Meskipun efektivitas penghentian merokok pada pembatasan CKD progresif


belum dievaluasi secara prospektif, satu studi menunjukkan bahwa penghentian
merokok menghasilkan efek perlindungan terhadap proteinuria dan mengurangi GFR.
Penelitian kemudian menunjukkan bahwa walaupun perokok saat ini memiliki
ekskresi albumin yang secara signifikan lebih tinggi (dan mengurangi GFR)
dibandingkan bukan perokok, pasien yang berhenti merokok memiliki hubungan
statistik dengan hanya mikroalbuminuria.

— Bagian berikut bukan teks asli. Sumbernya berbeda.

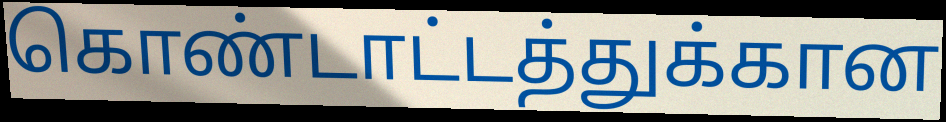
கொண்டாட்டத்துக்கான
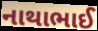
નાથાભાઈ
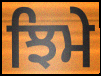
ਝਿਮੇ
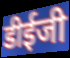
डीईजी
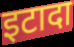
इटादा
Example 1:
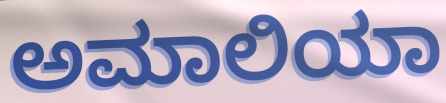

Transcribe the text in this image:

ಅಮಾಲಿಯಾ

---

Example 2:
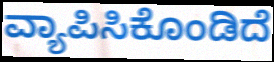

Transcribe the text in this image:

ವ್ಯಾಪಿಸಿಕೊಂಡಿದೆ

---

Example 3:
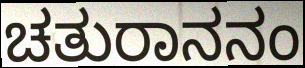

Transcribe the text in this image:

ಚತುರಾನನಂ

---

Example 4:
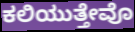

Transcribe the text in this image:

ಕಲಿಯುತ್ತೇವೊ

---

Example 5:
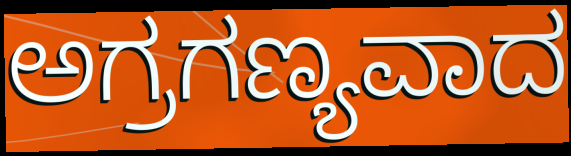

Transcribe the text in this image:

ಅಗ್ರಗಣ್ಯವಾದ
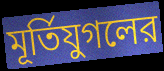
মূর্তিযুগলের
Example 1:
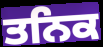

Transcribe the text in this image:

ਤਨਿਕ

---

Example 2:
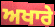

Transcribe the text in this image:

ਅਖਾਰੇ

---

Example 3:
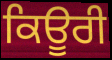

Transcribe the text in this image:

ਕਿਊਰੀ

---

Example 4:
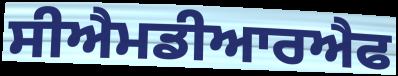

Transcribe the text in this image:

ਸੀਐਮਡੀਆਰਐਫ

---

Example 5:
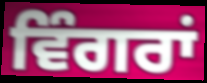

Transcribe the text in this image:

ਵਿੰਗਰਾਂ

Berdasarkan data yang berkembang
mengenai efek buruk dari merokok pada ginjal dan hubungan yang didokumentasikan
dengan baik dengan penyakit kardiovaskular, dokter harus mendidik pasien tentang
risiko ini dan melembagakan pilihan terapi yang tepat, baik nonfarmakologis dan
farmakologis, untuk berhenti merokok. Opsi-opsi ini dibahas lebih lanjut dalam Bab.
75.

Terapi Farmakologis

Pedoman untuk perawatan CKD biasanya mengenali perbedaan dalam


patogenesis dan perjalanan CKD diabetik dan nondiabetes. Akibatnya, intervensi
farmakologis dibahas secara terpisah untuk kondisi ini dalam bab ini. Fokus utama
bab ini adalah dampak terapi ACEI dan ARB pada CKD progresif.

Terapi farmakologis khusus untuk glomerulonefritis dibahas dalam Bab. 56,


sedangkan terapi untuk pengobatan komplikasi penyakit ginjal dibahas dalam Bab.